Confessions opened in limited release on December 31, 2002 and received decent reviews, but not strong enough to position it as an awards contender, which Miramax was grooming the picture into.  It was booked into 4 theaters and pulled in $87,199 with an ok $21,799 per screen average.  One additional screen was added the following weekend and Confessions remained in 5 theaters during its third limited frame and would expand wide in its fourth session into 1,769 theaters.

With no major awards hype, Confessions Of A Dangerous Mind struggled with $5,833,052 for the weekend — placing #8 for the frame led by Darkness Falls.  Audiences gave the pic a poor C cinemascore.  After the poor box office receipts, Harvey Weinstein pulled a stunt that angered the guilds and the above line talent in the Miramax film ChicagoChicago had already been in release in just 616 theaters and strong attendance had pushed its gross to $40 million.  Weinstein decided to “preview” Chicago in 950 theaters that were playing Confessions and audiences would pay to see Confessions and stay to see Chicago for free.  The “previews” took away profit from the talent who deferred their pay.  Miramax (Weinstein) claimed it wanted to get males and youth audiences from Confessions to spread word of mouth on Chicago, but it was assumed that the free ticket for Chicago was the selling point for the less appealing Confessions.

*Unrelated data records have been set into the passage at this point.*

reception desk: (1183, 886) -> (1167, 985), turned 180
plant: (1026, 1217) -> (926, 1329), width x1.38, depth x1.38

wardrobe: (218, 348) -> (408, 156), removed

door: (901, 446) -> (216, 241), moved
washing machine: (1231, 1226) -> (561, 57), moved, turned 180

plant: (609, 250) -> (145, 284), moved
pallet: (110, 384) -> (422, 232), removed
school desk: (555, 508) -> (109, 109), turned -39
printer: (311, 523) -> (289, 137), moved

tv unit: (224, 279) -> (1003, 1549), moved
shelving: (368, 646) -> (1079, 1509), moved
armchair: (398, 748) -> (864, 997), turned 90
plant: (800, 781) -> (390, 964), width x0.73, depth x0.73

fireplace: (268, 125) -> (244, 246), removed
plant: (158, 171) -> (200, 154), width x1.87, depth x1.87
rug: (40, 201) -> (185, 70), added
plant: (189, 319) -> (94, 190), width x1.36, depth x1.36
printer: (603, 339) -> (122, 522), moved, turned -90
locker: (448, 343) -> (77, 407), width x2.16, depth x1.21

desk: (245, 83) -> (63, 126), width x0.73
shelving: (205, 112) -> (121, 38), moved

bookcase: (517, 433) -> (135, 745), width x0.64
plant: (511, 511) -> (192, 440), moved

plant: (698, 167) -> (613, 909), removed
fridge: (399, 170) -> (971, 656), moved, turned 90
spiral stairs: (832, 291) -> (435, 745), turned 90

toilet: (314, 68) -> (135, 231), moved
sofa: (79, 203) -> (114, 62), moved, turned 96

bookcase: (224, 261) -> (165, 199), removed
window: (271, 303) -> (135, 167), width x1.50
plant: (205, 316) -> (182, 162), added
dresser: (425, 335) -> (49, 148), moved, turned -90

The stunt did little to bolster attendance and the film declined 26.3% in its second week in wide release to $4,300,162 and then collapsed 68.8% the next weekend to $1,343,778.  The domestic run ended just under $16 million.  In April 2003, Miramax announced it would re-release Confessions Of A Dangerous Mind in 1,000 theaters on August 1, with a revamped marketing approach.  Instead, it played in 2 theaters on August 15 for three weeks, where it scraped up just enough cash to push its domestic cume to $16,007,718.

Overseas, the film did poor business in every market and grossed $17,006,087 across numerous distributors.  Chuck Barris quickly penned a sequel to his book when the film went into production and Miramax also took sequel rights, but nothing materialized after this did poor box office.  Years later screenwriter Charlie Kaufman expressed his dislike of the movie and of Clooney saying: “I didn’t like it. That was a movie in which I was not consulted. I mean, George Clooney changed the script, he didn’t talk to me during production. We kind of didn’t get along. I was invited to see the movie when he was pretty much done and I wrote a bunch of notes and gave them to him and I guess it was offensive to him.”